The Acquaviva area has been inhabited since prehistory. Proof of that are many archaeological finds, most of which are from the Piceno age, but also from the Roman Age. When the Picentes (or Piceni, Italian), who settled here during the 6th century B.C., were subdued by Roman forces, the village of Acquaviva survived due to the closeness to Castrum Truentinum.

During the Barbarian Invasions, the village grew into an urban settlement. The coming of Lombards and Saracens forced the coastal population to move inland. The village was originally owned by the Farfa Abbey (947), then became a feudal holding of the Acquaviva family, who built the fortress during the 13th century.

In 1341, Acquaviva fell under control of the city of Fermo and became a garrison against enemy territory, keeping coastal villages (San Benedetto in Albula) out of the reach of Ascoli. In the 15th century, the village's population grew, bringing its numbers to twice its original size. The eastern section of the village was built and named "Terra nuova" to distinguish it from "Terra vecchia", the original settlement. This made it necessary to build another section of the fortress on the same side, to its east.

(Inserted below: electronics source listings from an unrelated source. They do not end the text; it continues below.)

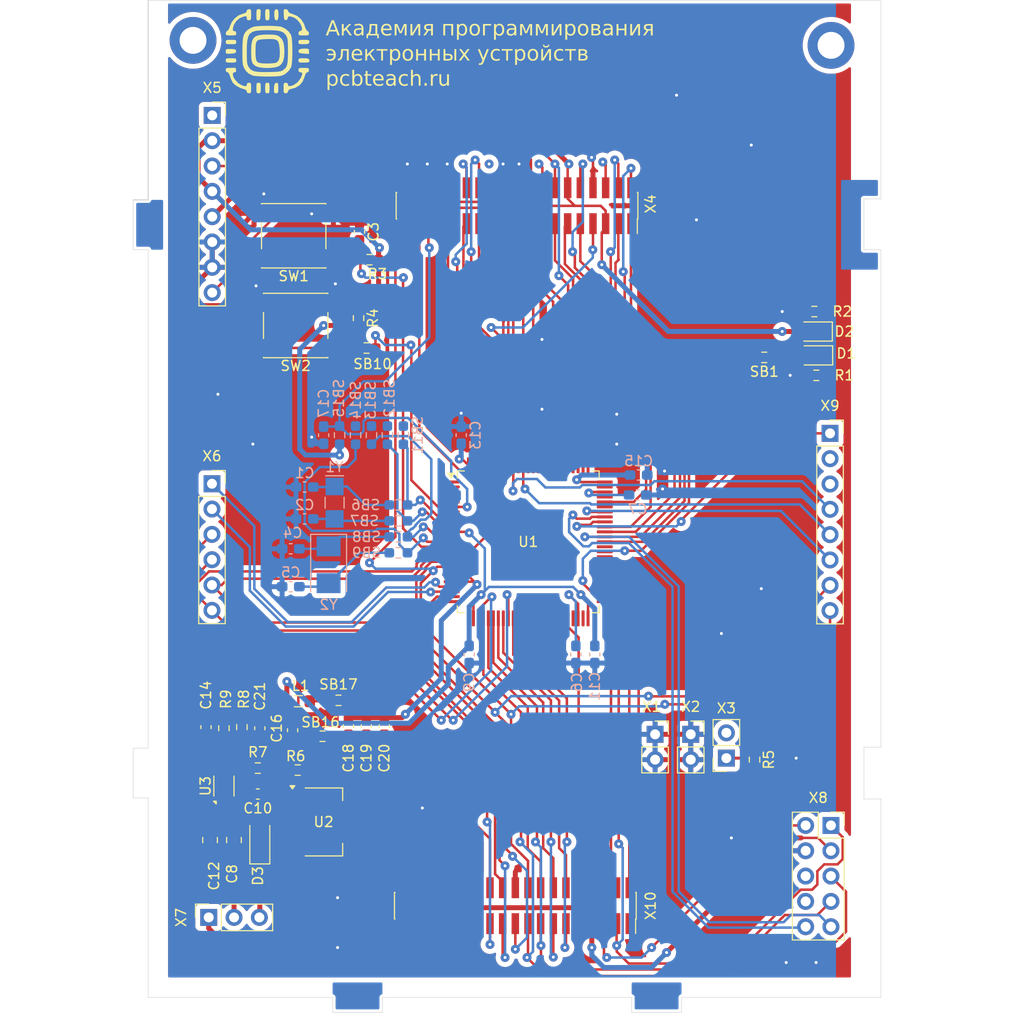
<source format=kicad_pcb>
(kicad_pcb
	(version 20240108)
	(generator "pcbnew")
	(generator_version "8.0")
	(general
		(thickness 1.566)
		(legacy_teardrops no)
	)
	(paper "A4")
	(layers
		(0 "F.Cu" signal)
		(31 "B.Cu" signal)
		(34 "B.Paste" user)
		(35 "F.Paste" user)
		(36 "B.SilkS" user "B.Silkscreen")
		(37 "F.SilkS" user "F.Silkscreen")
		(38 "B.Mask" user)
		(39 "F.Mask" user)
		(44 "Edge.Cuts" user)
		(45 "Margin" user)
		(46 "B.CrtYd" user "B.Courtyard")
		(47 "F.CrtYd" user "F.Courtyard")
		(48 "B.Fab" user)
		(49 "F.Fab" user)
	)
	(setup
		(stackup
			(layer "F.SilkS"
				(type "Top Silk Screen")
			)
			(layer "F.Paste"
				(type "Top Solder Paste")
			)
			(layer "F.Mask"
				(type "Top Solder Mask")
				(thickness 0.01)
			)
			(layer "F.Cu"
				(type "copper")
				(thickness 0.018)
			)
			(layer "dielectric 1"
				(type "core")
				(thickness 1.51)
				(material "FR4")
				(epsilon_r 4.5)
				(loss_tangent 0.02)
			)
			(layer "B.Cu"
				(type "copper")
				(thickness 0.018)
			)
			(layer "B.Mask"
				(type "Bottom Solder Mask")
				(thickness 0.01)
			)
			(layer "B.Paste"
				(type "Bottom Solder Paste")
			)
			(layer "B.SilkS"
				(type "Bottom Silk Screen")
			)
			(copper_finish "None")
			(dielectric_constraints no)
		)
		(pad_to_mask_clearance 0)
		(allow_soldermask_bridges_in_footprints no)
		(pcbplotparams
			(layerselection 0x00010fc_ffffffff)
			(plot_on_all_layers_selection 0x0000000_00000000)
			(disableapertmacros no)
			(usegerberextensions no)
			(usegerberattributes yes)
			(usegerberadvancedattributes yes)
			(creategerberjobfile yes)
			(dashed_line_dash_ratio 12.000000)
			(dashed_line_gap_ratio 3.000000)
			(svgprecision 4)
			(plotframeref no)
			(viasonmask no)
			(mode 1)
			(useauxorigin no)
			(hpglpennumber 1)
			(hpglpenspeed 20)
			(hpglpendiameter 15.000000)
			(pdf_front_fp_property_popups yes)
			(pdf_back_fp_property_popups yes)
			(dxfpolygonmode yes)
			(dxfimperialunits yes)
			(dxfusepcbnewfont yes)
			(psnegative no)
			(psa4output no)
			(plotreference yes)
			(plotvalue yes)
			(plotfptext yes)
			(plotinvisibletext no)
			(sketchpadsonfab no)
			(subtractmaskfromsilk no)
			(outputformat 1)
			(mirror no)
			(drillshape 1)
			(scaleselection 1)
			(outputdirectory "")
		)
	)
	(net 0 "")
	(net 1 "Net-(C1-C1)")
	(net 2 "PGND")
	(net 3 "Net-(C2-C1)")
	(net 4 "/nRST")
	(net 5 "Net-(C4-C1)")
	(net 6 "Net-(C5-C1)")
	(net 7 "Net-(C6-C1)")
	(net 8 "Net-(C7-C1)")
	(net 9 "VIN")
	(net 10 "VDD")
	(net 11 "Net-(C10-C1)")
	(net 12 "E5V")
	(net 13 "C5V")
	(net 14 "VBAT")
	(net 15 "VDDA")
	(net 16 "AGND")
	(net 17 "Net-(D1-K)")
	(net 18 "Net-(D1-A)")
	(net 19 "Net-(D2-K)")
	(net 20 "Net-(L1-R2)")
	(net 21 "Net-(R4-R2)")
	(net 22 "BOOT0")
	(net 23 "Net-(R6-R2)")
	(net 24 "Net-(R8-R2)")
	(net 25 "PB13")
	(net 26 "/PC14")
	(net 27 "/PC15")
	(net 28 "/PH0")
	(net 29 "/PH1")
	(net 30 "/PC13")
	(net 31 "Net-(SB11-J2)")
	(net 32 "Net-(SB12-J2)")
	(net 33 "Net-(SB13-J2)")
	(net 34 "Net-(SB14-J2)")
	(net 35 "unconnected-(U1-PE9-Pad39)")
	(net 36 "unconnected-(U1-PE11-Pad41)")
	(net 37 "/PB4")
	(net 38 "/PD7")
	(net 39 "/PA14")
	(net 40 "unconnected-(U1-PE13-Pad43)")
	(net 41 "/PA12")
	(net 42 "/PC2")
	(net 43 "unconnected-(U1-PD11-Pad58)")
	(net 44 "/PC0")
	(net 45 "unconnected-(U1-PD15-Pad62)")
	(net 46 "unconnected-(U1-PD9-Pad56)")
	(net 47 "/PB5")
	(net 48 "unconnected-(U1-PE14-Pad44)")
	(net 49 "unconnected-(U1-PE7-Pad37)")
	(net 50 "unconnected-(U1-PD12-Pad59)")
	(net 51 "/PC5")
	(net 52 "/PB6")
	(net 53 "unconnected-(U1-PE15-Pad45)")
	(net 54 "/PB3")
	(net 55 "/PD5")
	(net 56 "unconnected-(U1-PE0-Pad97)")
	(net 57 "/PB0")
	(net 58 "/PA1")
	(net 59 "/PB7")
	(net 60 "/PC3")
	(net 61 "/PA10")
	(net 62 "/PB12")
	(net 63 "/PB1")
	(net 64 "/PA5")
	(net 65 "unconnected-(U1-PE3-Pad2)")
	(net 66 "unconnected-(U1-PD8-Pad55)")
	(net 67 "unconnected-(U1-PE1-Pad98)")
	(net 68 "/PD2")
	(net 69 "/PD3")
	(net 70 "/PD1")
	(net 71 "/PB2")
	(net 72 "/PB8")
	(net 73 "/PC7")
	(net 74 "/PA15")
	(net 75 "/PA11")
	(net 76 "unconnected-(U1-PE5-Pad4)")
	(net 77 "/PC1")
	(net 78 "/PA0")
	(net 79 "/PB14")
	(net 80 "/PA4")
	(net 81 "/PD4")
	(net 82 "unconnected-(U1-PE10-Pad40)")
	(net 83 "/PA2")
	(net 84 "/PC9")
	(net 85 "/PA8")
	(net 86 "/PD0")
	(net 87 "/PB15")
	(net 88 "unconnected-(U1-PE8-Pad38)")
	(net 89 "unconnected-(U1-PD10-Pad57)")
	(net 90 "/PB9")
	(net 91 "/PC4")
	(net 92 "/PA9")
	(net 93 "/PC11")
	(net 94 "/PC8")
	(net 95 "/PD6")
	(net 96 "/PC6")
	(net 97 "unconnected-(U1-PE12-Pad42)")
	(net 98 "/PB10")
	(net 99 "unconnected-(U1-PE4-Pad3)")
	(net 100 "/PA7")
	(net 101 "unconnected-(U1-PD13-Pad60)")
	(net 102 "/PC12")
	(net 103 "/PB11")
	(net 104 "/PA13")
	(net 105 "unconnected-(U1-PD14-Pad61)")
	(net 106 "/PC10")
	(net 107 "/PA6")
	(net 108 "unconnected-(U1-PE6-Pad5)")
	(net 109 "unconnected-(U1-PE2-Pad1)")
	(net 110 "/PA3")
	(net 111 "unconnected-(U3-PG-Pad3)")
	(net 112 "unconnected-(X5-Pad1)")
	(net 113 "U5V")
	(net 114 "Net-(X10-PB9)")
	(net 115 "unconnected-(X10-PB14-Pad28)")
	(net 116 "unconnected-(X10-Pad36)")
	(net 117 "unconnected-(X10-PB10-Pad25)")
	(net 118 "unconnected-(X10-PA2-Pad35)")
	(net 119 "unconnected-(X10-PB13-Pad30)")
	(net 120 "unconnected-(X10-PA10-Pad33)")
	(net 121 "unconnected-(X10-PC4-Pad34)")
	(net 122 "unconnected-(X10-Pad38)")
	(net 123 "unconnected-(X10-PB15-Pad26)")
	(net 124 "unconnected-(X10-PB5-Pad29)")
	(net 125 "unconnected-(X10-PB4-Pad27)")
	(net 126 "unconnected-(X10-PA3-Pad37)")
	(net 127 "unconnected-(X10-PB3-Pad31)")
	(footprint "Capacitor_SMD:C_0805_2012Metric_Pad1.18x1.45mm_HandSolder" (layer "F.Cu") (at 130.60659 119.21591 -90))
	(footprint "Connector_PinSocket_2.54mm:PinSocket_1x02_P2.54mm_Vertical" (layer "F.Cu") (at 180 111 180))
	(footprint "Capacitor_SMD:C_0805_2012Metric_Pad1.18x1.45mm_HandSolder" (layer "F.Cu") (at 128.206589 119.21591 -90))
	(footprint "Connector_PinSocket_2.54mm:PinSocket_1x06_P2.54mm_Vertical" (layer "F.Cu") (at 128.4 83.475))
	(footprint "Resistor_SMD:R_0603_1608Metric_Pad0.98x0.95mm_HandSolder" (layer "F.Cu") (at 129.6 108 90))
	(footprint "Package_QFP:LQFP-100_14x14mm_P0.5mm" (layer "F.Cu") (at 160.125 89.3))
	(footprint "Resistor_SMD:R_0603_1608Metric_Pad0.98x0.95mm_HandSolder" (layer "F.Cu") (at 133 111.999999 180))
	(footprint "Resistor_SMD:R_0603_1608Metric_Pad0.98x0.95mm_HandSolder" (layer "F.Cu") (at 143.105 66.86 -90))
	(footprint "Diode_SMD:D_SOD-123F" (layer "F.Cu") (at 133.2 119.4 90))
	(footprint "Package_DFN_QFN:DFN-6-1EP_2x1.8mm_P0.5mm_EP1.2x1.6mm" (layer "F.Cu") (at 129.599999 113.8 90))
	(footprint "Resistor_SMD:R_0603_1608Metric_Pad0.98x0.95mm_HandSolder" (layer "F.Cu") (at 141.0875 105.2))
	(footprint "Button_Switch_SMD:SW_SPST_PTS645" (layer "F.Cu") (at 136.8 67.6 180))
	(footprint "LOGO" (layer "F.Cu") (at 134 40))
	(footprint "Capacitor_SMD:C_0603_1608Metric_Pad1.08x0.95mm_HandSolder" (layer "F.Cu") (at 136.487499 108.2 -90))
	(footprint "Capacitor_SMD:C_0603_1608Metric_Pad1.08x0.95mm_HandSolder" (layer "F.Cu") (at 143.2 58.2 90))
	(footprint "Capacitor_SMD:C_0603_1608Metric_Pad1.08x0.95mm_HandSolder" (layer "F.Cu") (at 133.2 108 90))
	(footprint "Resistor_SMD:R_0603_1608Metric_Pad0.98x0.95mm_HandSolder" (layer "F.Cu") (at 183.8 70.8 180))
	(footprint "Capacitor_SMD:C_0603_1608Metric_Pad1.08x0.95mm_HandSolder" (layer "F.Cu") (at 143.8875 107.8 -90))
	(footprint "LED_SMD:LED_0805_2012Metric_Pad1.15x1.40mm_HandSolder" (layer "F.Cu") (at 188.76775 68.205073 180))
	(footprint "LED_SMD:LED_0805_2012Metric_Pad1.15x1.40mm_HandSolder" (layer "F.Cu") (at 188.8 70.6 180))
	(footprint "Resistor_SMD:R_0603_1608Metric_Pad0.98x0.95mm_HandSolder" (layer "F.Cu") (at 137 112.2 180))
	(footprint "Connector_PinSocket_1.27mm:PinSocket_2x19_P1.27mm_Vertical_SMD" (layer "F.Cu") (at 158.83 125.8 -90))
	(footprint "Capacitor_SMD:C_0603_1608Metric_Pad1.08x0.95mm_HandSolder" (layer "F.Cu") (at 133 114.6 180))
	(footprint "Connector_PinSocket_2.54mm:PinSocket_2x05_P2.54mm_Vertical" (layer "F.Cu") (at 190.489999 117.749999))
	(footprint "Inductor_SMD:L_0805_2012Metric_Pad1.05x1.20mm_HandSolder" (layer "F.Cu") (at 137.062499 105.289999))
	(footprint "Package_TO_SOT_SMD:SOT-223"
		(layer "F.Cu")
		(uuid "68a7e0ca-088b-4775-a96e-f43092d1e09d")
		(at 139.6 117.4)
		(descr "module CMS SOT223 4 pins")
		(tags "CMS SOT")
		(property "Reference" "U2"
			(at 0 0 360)
			(layer "F.SilkS")
			(uuid "59233f13-5658-48af-a211-8baeedf54cbb")
			(effects
				(font
					(size 1 1)
					(thickness 0.15)
				)
			)
		)
		(property "Value" "LM1117"
			(at 0 4.500001 360)
			(layer "F.Fab")
			(uuid "922345b8-26b7-442e-ac26-d5f009a9afd5")
			(effects
				(font
					(size 1 1)
					(thickness 0.15)
				)
			)
		)
		(property "Footprint" "Package_TO_SOT_SMD:SOT-223"
			(at 0 0 0)
			(unlocked yes)
			(layer "F.Fab")
			(hide yes)
			(uuid "c8293061-f6a9-4b40-aed1-3b3c2031b2fe")
			(effects
				(font
					(size 1.27 1.27)
				)
			)
		)
		(property "Datasheet" ""
			(at 0 0 0)
			(unlocked yes)
			(layer "F.Fab")
			(hide yes)
			(uuid "d74d8914-2dbf-450f-b187-718ddc8e7cef")
			(effects
				(font
					(size 1.27 1.27)
				)
			)
		)
		(property "Description" ""
			(at 0 0 0)
			(unlocked yes)
			(layer "F.Fab")
			(hide yes)
			(uuid "9bb98562-ddfe-46fd-b83b-521c95d8f262")
			(effects
				(font
					(size 1.27 1.27)
				)
			)
		)
		(path "/49e8fbe9-ea1d-4d59-8046-6201e7f6adbd")
		(sheetname "Корневой лист")
		(sheetfile "box_side.kicad_sch")
		(attr smd)
		(fp_line
			(start -1.85 -3.410001)
			(end 1.91 -3.41)
			(stroke
				(width 0.12)
				(type solid)
			)
			(layer "F.SilkS")
			(uuid "ab307644-1bff-499c-ab2c-a868d36cfdc8")
		)
		(fp_line
			(start -1.85 3.410001)
			(end 1.91 3.41)
			(stroke
				(width 0.12)
				(type solid)
			)
			(layer "F.SilkS")
			(uuid "98d2993a-461a-48c5-a4ac-429109297d3d")
		)
		(fp_line
			(start 1.91 -3.41)
			(end 1.91 -2.150001)
			(stroke
				(width 0.12)
				(type solid)
			)
			(layer "F.SilkS")
			(uuid "3a09fae9-32b0-434e-9af2-2a5f0ffd90e7")
		)
		(fp_line
			(start 1.91 3.41)
			(end 1.91 2.150001)
			(stroke
				(width 0.12)
				(type solid)
			)
			(layer "F.Sil
... [734558 chars truncated]
</source>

As part of the Papal States, Acquaviva was annexed with a plebiscite vote to the Kingdom of Italy in 1860.

==Main sights==
- Fortress of Acquaviva (13th-14th century). A medieval fortress, among the largest and better preserved in the Marche region, restored in the 15th century by Baccio Pontelli.
- Clock tower
- Church of San Nicolò. Built in the 16th century and restored during the 19th century. The horizontal cornice facade with tympanum hosts the main door, sculpted by craftsmen of the school of Ascoli. The interior has a Latin cross shape with a central nave and holds several works of art, mostly paintings and statues.
- Church of San Rocco (13th century). Built by the Augustinians in 1613, with a cloister.
- Church of San Giuseppe
- Church of Madonna della Pietà
- Church of San Francesco. A Franciscan convent with cloister, the oldest in the Marca Fermana, founded by San Francesco d'Assisi.
- Country church of Santa Maria delle Palme
- Country church of Santa Maria in Accubitu

== Culture ==
Events in the town include:
- Acquaviva Comics Academy, started in 1996 as Acquaviva nei Fumetti and abolished in 2006.
- The historical reenactment Sponsalia, that stages the wedding between Forasteria d'Acquaviva and Rainaldo di Brunforte (1234). Started in 1988 between the months of July and August, two city districts, Aquila and Civetta, compete in the Palio del Duca, a series of trials of medieval sports. A four district (Aquila, Civetta, Falco, Picchio) Palio for elementary and middle school children takes place every year during the month of June.